Speech Titled: Life’s Lessons
“As you sit in this room today, take a moment and think about where you are in your life. Think about how you got here—the trials and wins, everything you’ve experienced in your life. Can you pinpoint the events and decisions that led you to this place, here and now? I recently found myself thinking about this very thing. I was never afforded a dull moment in life, which has been both a curse and a blessing but I am satisfied with where I have landed.
The Beatles once said, ‘There’s nowhere you can be that isn’t where you’re meant to be.’ They said that all you need is love but that one line says so much more. I believe that everything happens for a reason. Most of the time we are not given the benefit of knowing the reason, but you are where you are because it is where you are meant to be. I want to tell you about the good, the bad, and the ugly on my path that has led me to stand in front of you today.
I’d like to start with the ugly. I had my whole life mapped out in High school. I was going to go to college, find a job, get married, buy a house, have kids and live happily ever after, in that order. That, in my teenage mind, was an achievable dream. But as most of you know, I ran into some difficulties when I decided to go into the military and subsequently I injured my back, changing the course of my life, and tearing a sizeable hole in my life map.
The bad happened when I was pregnant with my son and was laid off at MetLife. I still held onto the old American dream belief that if I performed well, I could advance and remain with the company. I was crushed because I had achieved my dream of going to college, obtaining a job, getting married, buying a house and having kids but in losing my job I felt that I was not getting my happily ever after.
But the bad led me to my good on this path. MetLife had asked me to move to North Carolina and stay on with them, but I decided to stay in Connecticut and find a new position with a new company. I was terrified. Worry filled my thoughts as I prepared myself to get back into the pool, being unemployed after working nine years into my career. I realized that I was not living my full potential in my position at MetLife, something I would have never thought about if I hadn’t been laid off. I had so much more to give but there were no avenues to allow me to make improvements, plus I was comfortable. Thankfully, I had business analysis skills that Travelers thought was useful. My happily ever after was back on.
I’ve been at Travelers for about five years and although I would have preferred the path leading to today to be smoother, I know I would not have been prepared to be here in front of you if not for the adversity through the years. I was off my original course, but my injury in the military led me to study computer science at SUNY Brockport, which led me to intern at AXA Financial in Syracuse, NY through Inroads. If I had stayed in Buffalo for college, I would not have been given the opportunity to intern in the upstate NY region, separating me from the pool of resumes where MetLife found me and hired me.

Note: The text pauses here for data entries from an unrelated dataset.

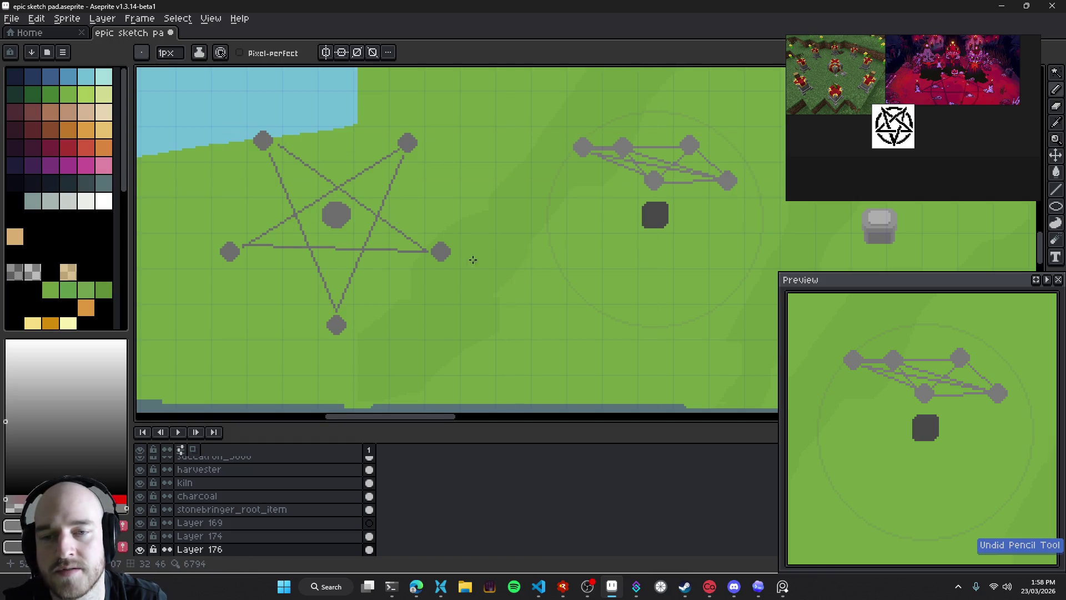
{"action": "scroll", "coordinate": [461, 220], "scroll_direction": "down", "scroll_amount": 2}
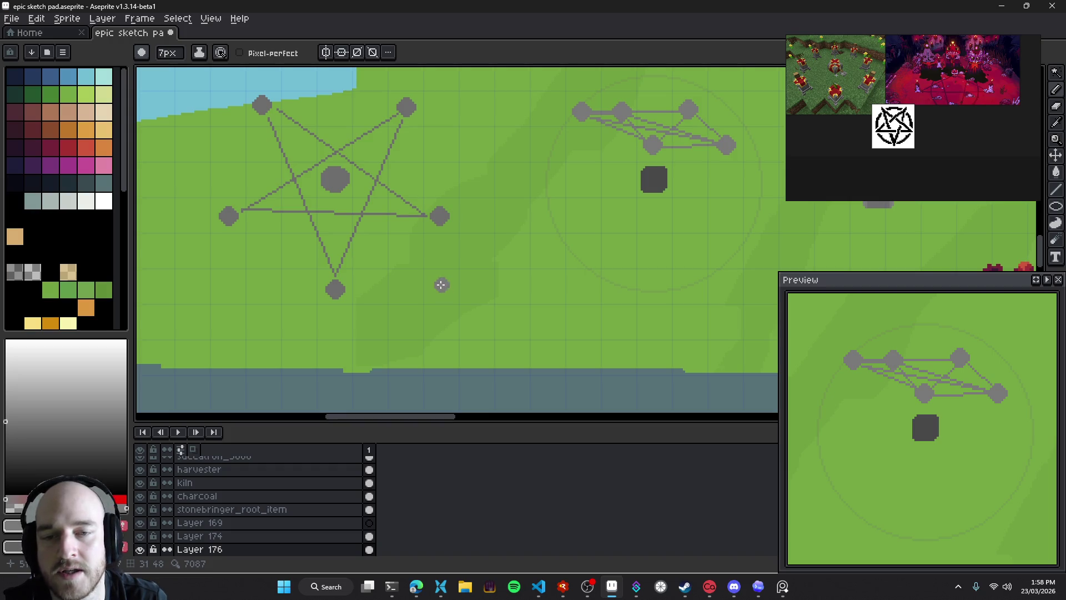
{"action": "key", "text": "minus"}
{"action": "key", "text": "minus"}
{"action": "key", "text": "minus"}
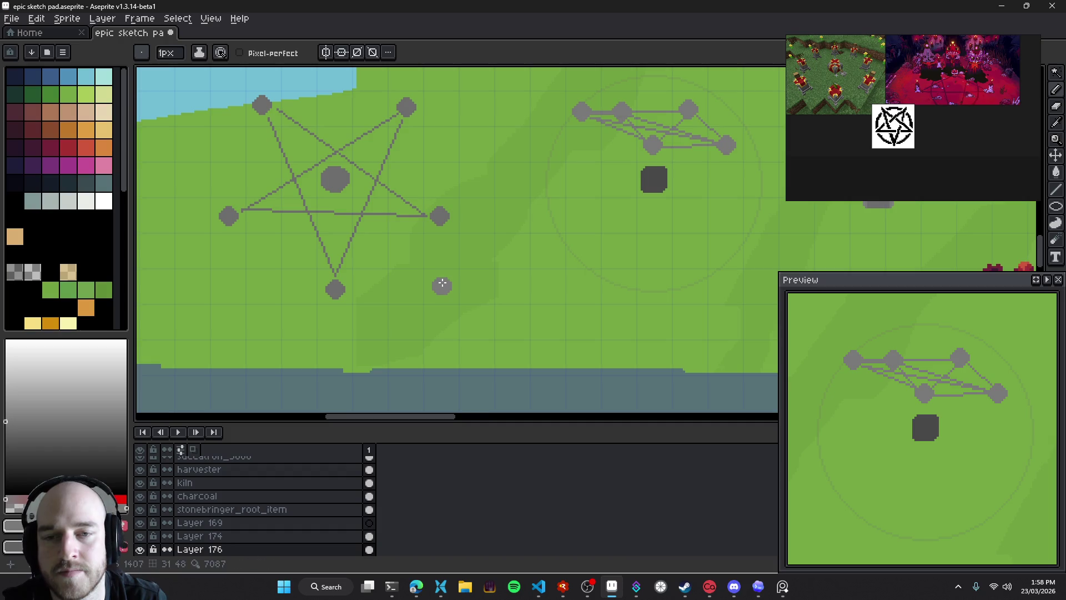
{"action": "left_click", "coordinate": [442, 284], "text": "shift"}
{"action": "left_click", "coordinate": [336, 289], "text": "shift"}
{"action": "left_click", "coordinate": [228, 216], "text": "shift"}
{"action": "left_click", "coordinate": [441, 286]}
{"action": "left_click", "coordinate": [262, 105], "text": "shift"}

Life, is something that is thrusted upon us, giving us lessons in survival every second that we are breathing. First, we obviously learn to breath. We learn to lift our head; we learn to roll over, to crawl, to walk, to talk. I still remember my son’s frustration at his failed attempts to clap his hands as an infant. The early lessons in life feel difficult and are seemingly impossible until the magical moment when it becomes second nature. Our paths work in a similar fashion and it is our approach that determines our adaptability. In everything I faced, I chose to embrace the situation, believing that it would get better after a while. All roads lead to Rome so you can either give in to the ugly or make the bad look good. Your attitude determines the self-imposed challenges but not the destination. You are here because of all your experiences. Your successes rewarded you for your hard work and your failures prepared you for the path ahead. So, when you reflect on your life, remember: ‘There’s nowhere you can be that isn’t where you’re meant to be.’ And embrace it.”